We call this taseeb (honor): a sentiment that forces an Armenian to pick up a rifle and defend his physical and psychological turf. It is the same sentiment that drives a young Armenian to defend himself from insults and aggression, real or perceived, from a person of a different ethnicity in an American high school.

These archetypes are some of the underlying factors that lead Armenian youth into conflicting situations outside their circles.

In a new and changing world, old archetypes no longer serve the needs of the people, while the new ones are constantly elusive. Coupled with the desire to belong and to fit in, this drives people to adopt clichés that are readily available in a world congested with material, ideas and attitudes. Thus, to be accepted by the out-groups, to measure up and to be competitive, they quickly adopt what is more accessible to them for putting on the “perfect face.”

Designer clothing and accessories, Mercedes, BMW, Porches, attitudes and gestures we don’t quite grasp but admire, just about anything that we perceive as distinguishing and defining the out-group we are so eager to be a part of and be appreciated by, we collect. Clichés are easy to launder, polish, and pin on one’s life’s “clothes line”. Life in the new world becomes a long string of clichés.

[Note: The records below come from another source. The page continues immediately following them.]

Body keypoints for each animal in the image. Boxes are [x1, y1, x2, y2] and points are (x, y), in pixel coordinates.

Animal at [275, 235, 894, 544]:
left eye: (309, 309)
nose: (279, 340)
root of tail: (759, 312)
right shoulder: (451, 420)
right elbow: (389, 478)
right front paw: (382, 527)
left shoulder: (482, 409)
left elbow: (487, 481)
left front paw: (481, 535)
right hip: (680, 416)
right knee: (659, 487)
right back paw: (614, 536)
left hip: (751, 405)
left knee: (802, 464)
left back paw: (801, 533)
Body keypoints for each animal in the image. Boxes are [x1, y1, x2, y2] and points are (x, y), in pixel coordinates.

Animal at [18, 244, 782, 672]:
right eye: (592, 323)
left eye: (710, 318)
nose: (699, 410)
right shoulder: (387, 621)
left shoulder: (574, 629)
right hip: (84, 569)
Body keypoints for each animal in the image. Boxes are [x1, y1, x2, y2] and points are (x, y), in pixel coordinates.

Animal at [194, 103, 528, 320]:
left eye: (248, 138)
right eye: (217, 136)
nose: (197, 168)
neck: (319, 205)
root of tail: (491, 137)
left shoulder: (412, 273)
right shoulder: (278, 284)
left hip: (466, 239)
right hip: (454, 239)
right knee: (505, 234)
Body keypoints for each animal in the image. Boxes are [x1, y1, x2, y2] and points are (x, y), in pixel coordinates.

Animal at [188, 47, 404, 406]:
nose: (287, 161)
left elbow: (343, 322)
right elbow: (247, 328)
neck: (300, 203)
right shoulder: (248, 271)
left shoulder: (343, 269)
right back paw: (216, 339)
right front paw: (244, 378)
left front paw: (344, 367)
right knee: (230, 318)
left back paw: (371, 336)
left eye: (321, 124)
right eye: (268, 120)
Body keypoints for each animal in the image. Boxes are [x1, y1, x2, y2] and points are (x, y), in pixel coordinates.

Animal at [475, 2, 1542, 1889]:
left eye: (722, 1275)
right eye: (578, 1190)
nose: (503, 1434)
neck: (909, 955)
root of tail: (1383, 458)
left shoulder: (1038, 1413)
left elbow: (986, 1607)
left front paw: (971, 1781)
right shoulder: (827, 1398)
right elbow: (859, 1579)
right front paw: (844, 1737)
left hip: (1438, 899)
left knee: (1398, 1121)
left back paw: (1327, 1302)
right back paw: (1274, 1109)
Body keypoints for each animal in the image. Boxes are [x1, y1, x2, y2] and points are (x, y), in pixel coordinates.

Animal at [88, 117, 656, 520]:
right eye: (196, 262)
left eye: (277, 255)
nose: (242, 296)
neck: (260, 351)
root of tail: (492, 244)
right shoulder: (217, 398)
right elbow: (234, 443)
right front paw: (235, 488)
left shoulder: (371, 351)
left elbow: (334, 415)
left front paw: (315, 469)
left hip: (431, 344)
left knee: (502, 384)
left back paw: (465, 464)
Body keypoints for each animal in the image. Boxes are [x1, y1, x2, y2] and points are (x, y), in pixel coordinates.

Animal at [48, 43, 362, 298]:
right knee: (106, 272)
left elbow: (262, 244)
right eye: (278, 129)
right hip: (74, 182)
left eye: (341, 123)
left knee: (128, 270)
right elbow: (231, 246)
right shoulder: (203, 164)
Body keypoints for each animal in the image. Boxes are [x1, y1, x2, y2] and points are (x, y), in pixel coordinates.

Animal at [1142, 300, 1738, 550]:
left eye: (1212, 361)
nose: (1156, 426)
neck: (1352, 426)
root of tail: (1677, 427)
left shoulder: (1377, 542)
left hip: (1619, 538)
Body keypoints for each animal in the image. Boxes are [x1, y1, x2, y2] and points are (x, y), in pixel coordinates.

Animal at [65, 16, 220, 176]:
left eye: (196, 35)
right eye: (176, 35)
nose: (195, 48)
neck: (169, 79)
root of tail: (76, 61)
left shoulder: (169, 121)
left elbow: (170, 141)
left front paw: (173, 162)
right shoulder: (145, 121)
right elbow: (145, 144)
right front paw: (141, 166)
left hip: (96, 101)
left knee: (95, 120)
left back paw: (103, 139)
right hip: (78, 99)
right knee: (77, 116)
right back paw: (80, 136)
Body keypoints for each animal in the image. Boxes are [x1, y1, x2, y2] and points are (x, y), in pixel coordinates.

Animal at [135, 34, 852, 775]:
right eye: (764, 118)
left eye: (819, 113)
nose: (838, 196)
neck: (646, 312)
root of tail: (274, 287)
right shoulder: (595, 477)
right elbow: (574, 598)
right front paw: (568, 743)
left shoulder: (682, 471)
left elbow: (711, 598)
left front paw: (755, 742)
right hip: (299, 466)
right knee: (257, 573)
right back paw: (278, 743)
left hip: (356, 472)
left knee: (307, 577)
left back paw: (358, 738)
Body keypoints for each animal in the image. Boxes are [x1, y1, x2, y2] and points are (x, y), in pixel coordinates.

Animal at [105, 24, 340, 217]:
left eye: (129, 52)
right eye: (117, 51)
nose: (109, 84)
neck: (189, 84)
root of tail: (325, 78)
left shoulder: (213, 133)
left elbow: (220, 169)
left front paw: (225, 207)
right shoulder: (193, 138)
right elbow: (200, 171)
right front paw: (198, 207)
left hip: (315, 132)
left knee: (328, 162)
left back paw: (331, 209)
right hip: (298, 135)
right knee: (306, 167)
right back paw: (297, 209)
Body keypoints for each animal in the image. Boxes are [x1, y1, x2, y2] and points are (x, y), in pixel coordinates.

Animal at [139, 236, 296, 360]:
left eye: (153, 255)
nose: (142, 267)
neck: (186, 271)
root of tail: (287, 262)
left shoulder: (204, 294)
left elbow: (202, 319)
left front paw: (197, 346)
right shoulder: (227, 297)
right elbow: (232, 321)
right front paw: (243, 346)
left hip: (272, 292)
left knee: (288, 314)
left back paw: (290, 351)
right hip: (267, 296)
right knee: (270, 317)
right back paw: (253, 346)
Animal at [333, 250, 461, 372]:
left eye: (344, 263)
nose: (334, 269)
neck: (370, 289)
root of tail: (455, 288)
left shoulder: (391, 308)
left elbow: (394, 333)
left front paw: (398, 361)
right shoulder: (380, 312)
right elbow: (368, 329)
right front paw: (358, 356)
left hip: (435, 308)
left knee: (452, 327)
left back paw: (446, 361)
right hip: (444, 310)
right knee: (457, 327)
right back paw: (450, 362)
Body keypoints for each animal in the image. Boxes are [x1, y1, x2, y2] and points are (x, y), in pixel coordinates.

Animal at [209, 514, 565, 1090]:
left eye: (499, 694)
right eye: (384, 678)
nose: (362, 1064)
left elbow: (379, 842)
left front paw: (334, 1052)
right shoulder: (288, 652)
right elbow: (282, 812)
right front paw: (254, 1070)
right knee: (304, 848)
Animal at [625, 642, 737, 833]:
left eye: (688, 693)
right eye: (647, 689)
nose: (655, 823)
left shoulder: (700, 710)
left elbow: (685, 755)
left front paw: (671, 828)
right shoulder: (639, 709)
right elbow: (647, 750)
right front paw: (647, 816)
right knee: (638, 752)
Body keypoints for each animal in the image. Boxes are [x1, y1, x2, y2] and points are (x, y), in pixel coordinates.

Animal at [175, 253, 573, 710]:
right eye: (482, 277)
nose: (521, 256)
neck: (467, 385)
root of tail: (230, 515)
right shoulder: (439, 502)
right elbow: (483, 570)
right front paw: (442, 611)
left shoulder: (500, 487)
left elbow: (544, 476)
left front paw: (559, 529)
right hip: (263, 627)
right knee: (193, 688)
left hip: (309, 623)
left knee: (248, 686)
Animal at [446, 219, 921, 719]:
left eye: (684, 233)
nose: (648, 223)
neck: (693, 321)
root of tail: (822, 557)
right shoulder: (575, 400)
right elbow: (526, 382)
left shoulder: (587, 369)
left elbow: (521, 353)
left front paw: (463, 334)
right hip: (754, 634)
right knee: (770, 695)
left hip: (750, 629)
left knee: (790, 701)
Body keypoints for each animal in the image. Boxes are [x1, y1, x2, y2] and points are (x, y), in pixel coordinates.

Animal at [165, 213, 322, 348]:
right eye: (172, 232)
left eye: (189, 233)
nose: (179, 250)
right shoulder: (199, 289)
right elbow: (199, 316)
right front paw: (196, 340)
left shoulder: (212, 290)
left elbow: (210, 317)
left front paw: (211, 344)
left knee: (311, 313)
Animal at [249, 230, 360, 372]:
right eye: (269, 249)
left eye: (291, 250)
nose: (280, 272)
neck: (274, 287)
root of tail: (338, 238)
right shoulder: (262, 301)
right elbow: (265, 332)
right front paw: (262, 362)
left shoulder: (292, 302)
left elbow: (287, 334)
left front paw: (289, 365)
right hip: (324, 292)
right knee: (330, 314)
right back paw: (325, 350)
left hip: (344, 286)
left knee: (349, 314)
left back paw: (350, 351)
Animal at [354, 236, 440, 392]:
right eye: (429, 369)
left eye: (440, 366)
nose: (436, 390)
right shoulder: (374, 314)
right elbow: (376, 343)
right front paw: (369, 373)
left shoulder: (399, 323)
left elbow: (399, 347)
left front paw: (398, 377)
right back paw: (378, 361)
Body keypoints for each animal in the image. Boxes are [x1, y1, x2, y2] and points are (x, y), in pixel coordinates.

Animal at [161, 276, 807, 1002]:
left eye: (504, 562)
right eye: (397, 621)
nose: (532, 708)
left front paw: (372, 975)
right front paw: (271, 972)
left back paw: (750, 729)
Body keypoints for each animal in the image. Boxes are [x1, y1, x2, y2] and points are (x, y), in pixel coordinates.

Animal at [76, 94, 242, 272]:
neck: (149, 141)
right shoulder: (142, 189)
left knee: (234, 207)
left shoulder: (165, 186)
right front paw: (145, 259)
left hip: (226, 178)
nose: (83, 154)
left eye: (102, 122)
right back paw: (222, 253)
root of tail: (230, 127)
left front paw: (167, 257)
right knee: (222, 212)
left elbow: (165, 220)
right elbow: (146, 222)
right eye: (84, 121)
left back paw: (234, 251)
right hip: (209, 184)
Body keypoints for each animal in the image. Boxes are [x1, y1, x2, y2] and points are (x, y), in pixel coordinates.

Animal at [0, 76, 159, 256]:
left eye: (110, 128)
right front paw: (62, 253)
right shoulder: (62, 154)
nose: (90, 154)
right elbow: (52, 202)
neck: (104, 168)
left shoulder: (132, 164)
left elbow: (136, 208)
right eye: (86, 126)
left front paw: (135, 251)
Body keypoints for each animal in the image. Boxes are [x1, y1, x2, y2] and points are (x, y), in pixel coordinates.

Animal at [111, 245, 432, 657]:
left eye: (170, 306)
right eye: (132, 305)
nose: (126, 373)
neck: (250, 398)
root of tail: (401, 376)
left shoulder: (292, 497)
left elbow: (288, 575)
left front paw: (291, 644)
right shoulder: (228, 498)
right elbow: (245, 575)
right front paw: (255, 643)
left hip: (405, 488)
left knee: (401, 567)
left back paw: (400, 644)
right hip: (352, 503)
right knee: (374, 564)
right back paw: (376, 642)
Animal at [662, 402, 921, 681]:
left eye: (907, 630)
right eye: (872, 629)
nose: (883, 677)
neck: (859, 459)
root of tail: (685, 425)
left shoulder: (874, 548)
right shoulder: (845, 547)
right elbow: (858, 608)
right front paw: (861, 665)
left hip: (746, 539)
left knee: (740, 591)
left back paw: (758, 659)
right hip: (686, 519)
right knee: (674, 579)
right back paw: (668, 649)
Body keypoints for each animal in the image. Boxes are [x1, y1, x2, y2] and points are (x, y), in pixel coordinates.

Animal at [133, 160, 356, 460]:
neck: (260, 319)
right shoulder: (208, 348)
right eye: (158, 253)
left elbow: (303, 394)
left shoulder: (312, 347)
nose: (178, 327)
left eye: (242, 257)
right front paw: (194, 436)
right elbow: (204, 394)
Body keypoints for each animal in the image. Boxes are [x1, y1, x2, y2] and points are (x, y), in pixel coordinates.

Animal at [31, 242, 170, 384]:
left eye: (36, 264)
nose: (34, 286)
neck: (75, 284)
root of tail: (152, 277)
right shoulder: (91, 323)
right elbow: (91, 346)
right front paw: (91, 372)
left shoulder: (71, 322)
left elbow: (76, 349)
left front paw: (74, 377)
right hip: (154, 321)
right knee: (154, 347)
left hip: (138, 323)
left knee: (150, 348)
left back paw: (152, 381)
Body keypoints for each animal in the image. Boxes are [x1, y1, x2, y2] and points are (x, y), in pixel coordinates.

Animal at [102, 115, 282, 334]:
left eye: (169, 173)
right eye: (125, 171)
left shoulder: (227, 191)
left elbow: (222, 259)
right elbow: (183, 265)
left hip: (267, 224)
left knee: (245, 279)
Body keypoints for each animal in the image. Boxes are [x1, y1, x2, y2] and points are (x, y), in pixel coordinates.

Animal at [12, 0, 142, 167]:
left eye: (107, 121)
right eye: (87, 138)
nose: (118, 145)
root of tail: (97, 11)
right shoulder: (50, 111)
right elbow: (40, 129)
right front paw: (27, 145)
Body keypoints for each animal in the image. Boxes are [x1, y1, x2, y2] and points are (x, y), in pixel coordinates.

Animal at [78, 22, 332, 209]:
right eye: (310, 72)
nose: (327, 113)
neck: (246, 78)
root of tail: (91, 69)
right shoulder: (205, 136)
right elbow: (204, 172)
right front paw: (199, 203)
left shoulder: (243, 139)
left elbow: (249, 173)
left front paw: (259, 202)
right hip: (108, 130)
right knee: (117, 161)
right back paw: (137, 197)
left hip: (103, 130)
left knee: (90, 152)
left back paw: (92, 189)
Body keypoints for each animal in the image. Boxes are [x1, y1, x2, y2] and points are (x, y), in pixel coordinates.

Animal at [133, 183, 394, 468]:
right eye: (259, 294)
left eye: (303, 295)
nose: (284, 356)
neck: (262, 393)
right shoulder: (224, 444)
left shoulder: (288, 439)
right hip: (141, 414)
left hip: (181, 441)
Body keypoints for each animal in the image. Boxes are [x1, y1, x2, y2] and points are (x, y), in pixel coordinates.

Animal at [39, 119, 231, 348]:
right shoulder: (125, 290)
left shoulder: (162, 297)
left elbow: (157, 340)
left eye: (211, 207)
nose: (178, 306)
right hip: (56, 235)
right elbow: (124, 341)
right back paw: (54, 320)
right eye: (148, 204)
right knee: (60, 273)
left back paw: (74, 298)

In the absence of archetypes, reality is re-imagined, improvised like life on a theater stage, Marshall McLuhan explains. On this stage, young people are the characters of their own show, and there is nothing in the world more important than that until new archetypes take form.

The mafia or its modern day version – gangs that are a common occurrence in societies constantly in flux – is the stage where young people play out their roles. There have been Irish,   Italian, Japanese, Chinese, Vietnamese, and Mexican gangs in America prior to the Armenians.

Every wave of new arrivals, every wave of change, brings with it a new set of expectations and challenges. While families try to decipher the laws, rules, and traditions of their new environment, the young tend to gravitate towards groups that fill the need for belonging and provide a security network.

Some, more than others, in every group are willing to break rules often to their own detriment while caught between archetypes of the old world and the clichés of the new.

Marineh Khachadour is an educator, writer, researcher working in a public school in Pasadena, California.  She lived in Armenia from 1992-1998. During that time she provided educational services and resources for Armenian women and children including refugees and served as Gender in Development Expert with UNDP, Armenia from 1995-1998.